Humans are fundamentally social creatures. And language is the basis of how we socialize and communicate. It is the basis of understanding and therefore of coexistence. Whether we know it or not, most of us speak two “languages”: the official and business language, and the dialect spoken in the region where we grew up. Hearing or reading the latter can be disarming; making us feel closer to the person who writes or speaks it.
The challenge with generative AI (GenAI) is that it gives threat actors with little understanding of such linguistic subtleties the ability to get inside our heads. It could further bolster its efforts to socially engineer victims and run compelling fraud and disinformation campaigns.
European Business Consultant at TrendMicro.
The language of cybercrime
Reading the dialect of our birthplace or childhood can have a strange psychological effect on many of us. Create a feeling of empathy with the person who writes it. Even when we see GenAI artificially generating it, it can have a similar impact.
However, unfortunately there are opportunities for threat actors here as well. Take phishing as an example. It remains one of the main threat vectors for cyberattacks and accounts for almost a quarter of all ransomware attacks in the fourth quarter of 2023. Fundamentally, it relies on social engineering: the scammer's ability to manipulate their victim to to carry out your orders. They could do this using official logos and sender domains. But language also plays a key role.
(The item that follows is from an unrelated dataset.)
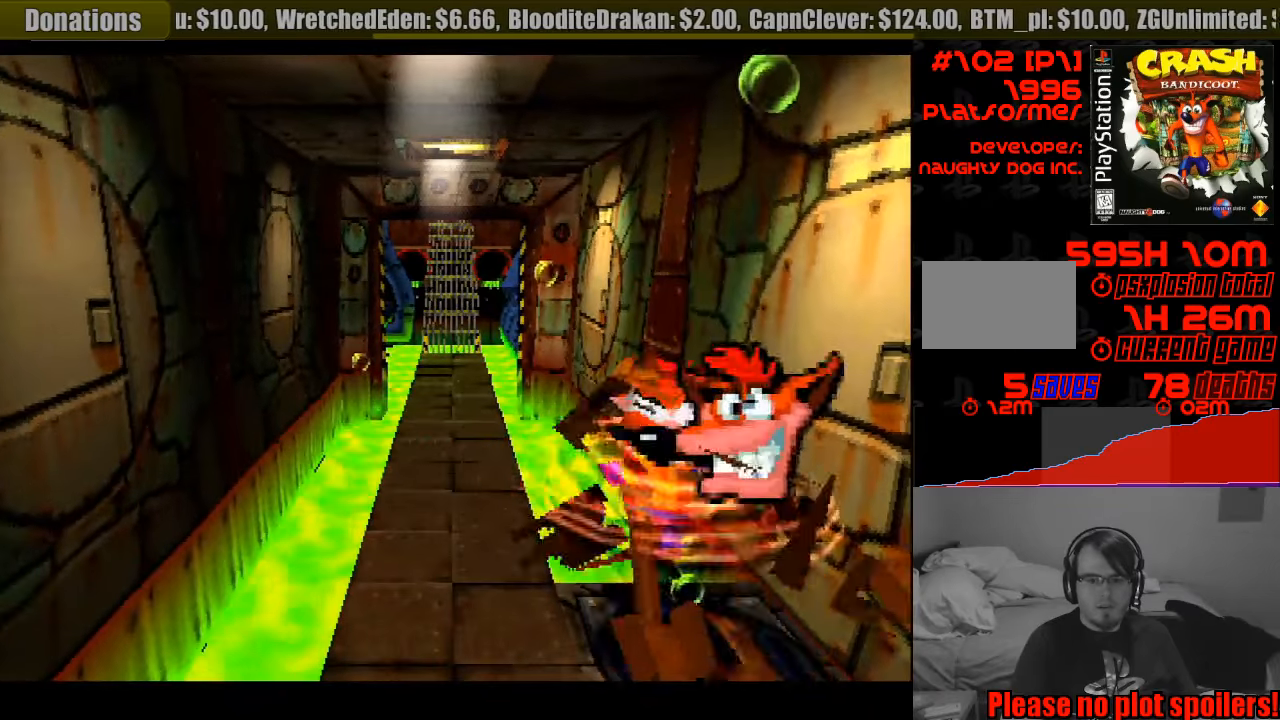
{"buttons": ["DPAD_LEFT"], "events": [[500, "DPAD_LEFT", "down"]]}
This is where GenAI could give opportunistic threat actors an advantage. Writing phishing missives in a dialect that the recipient instantly understands could increase trust levels and trick the victim into believing what they are told. Now this is unlikely to work in a business environment. But it could be used in scams targeting consumers. GenAI is already predicted to boost phishing by generating grammatically perfect content in multiple languages. Why not several dialects too?
The same logic could cause scammers to use GenAI to gain the trust of their victims in romances and other types of trust fraud. The use of dialects could play a key role in overcoming our increasingly skeptical attitude towards the people we meet online. It is a cybercrime that has already cost victims $734 million in 2022, according to the FBI. But the bad guys are always looking for innovative ways to increase their loot.
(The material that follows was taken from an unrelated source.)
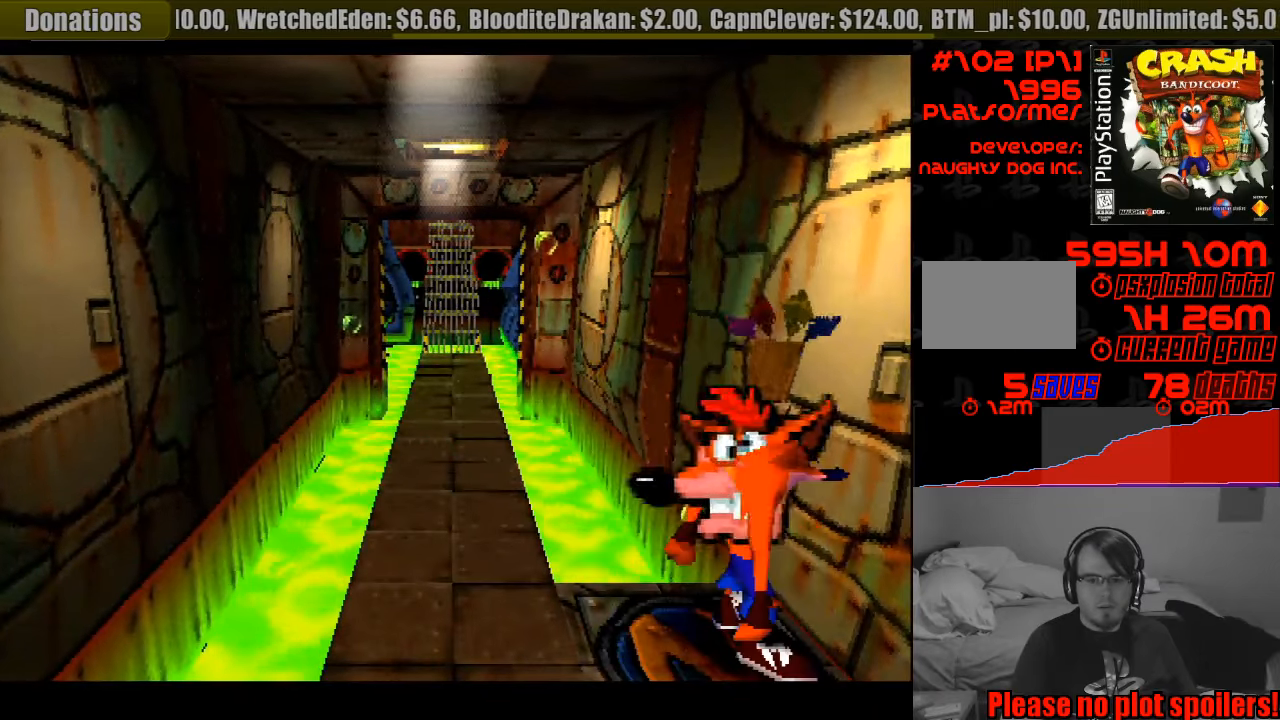
{"buttons": [], "events": [[367, "DPAD_LEFT", "up"]]}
Building bombs and fake news
Another threat looms large this year: misinformation. Together, they were recently ranked by the World Economic Forum (WEF) as the number one global risk over the next two years. With around a quarter of the world's population heading to the polls in 2024, there is growing concern that nefarious actors will try to tilt the results towards their favorite candidates or undermine confidence in the entire democratic process. And while savvy Internet users are increasingly hesitant about the news they read online, dialect could once again be a trump card for threat actors.
First of all, it is not used much. That means we can pay more attention to content written in a specific dialect. We could read a social media post written in dialect, if only for the pleasure of being able to decipher what it means. If it's our own dialect, we might feel instantly closer to the person (or machine) who posted it. Politicians and cybersecurity experts can warn us about election interference by foreigners. But what could be less “foreign” than an account that posts in a local or regional dialect close to home?
Finally, consider how dialects can allow threat actors to jailbreak GenAI systems. Researchers at Brown University in the US used rarely spoken languages, such as Gaelic, to do exactly this with ChatGPT. The OpenAI chatbot has specific guardrails designed in, such as refusing to give the user instructions on how to build a bomb. However, when researchers asked ChatGPT in rare languages to do unethical things, they were able to access the prohibited information. According to media reports, Open AI is aware of the risk and is already taking steps to mitigate it. But we must remember that although GenAI seems “intelligent”, it can sometimes have the naivety of a four-year-old child.
It's time to educate
So what is the solution? Certainly, AI developers need to create better protections against abuse of GenAI's dialect generation capabilities. But users may also need to improve their understanding of potential threats and increase their skepticism about what they read and see online. Companies should include the dialect in their anti-fraud and anti-phishing training programs. And governments and industry bodies may want to run broader public awareness campaigns. As GenAI is increasingly used for malicious purposes, poor language skills may even become a sign of credibility in written communication over time.
That's not where we are now. But as cybersecurity professionals, we must recognize that it could be soon.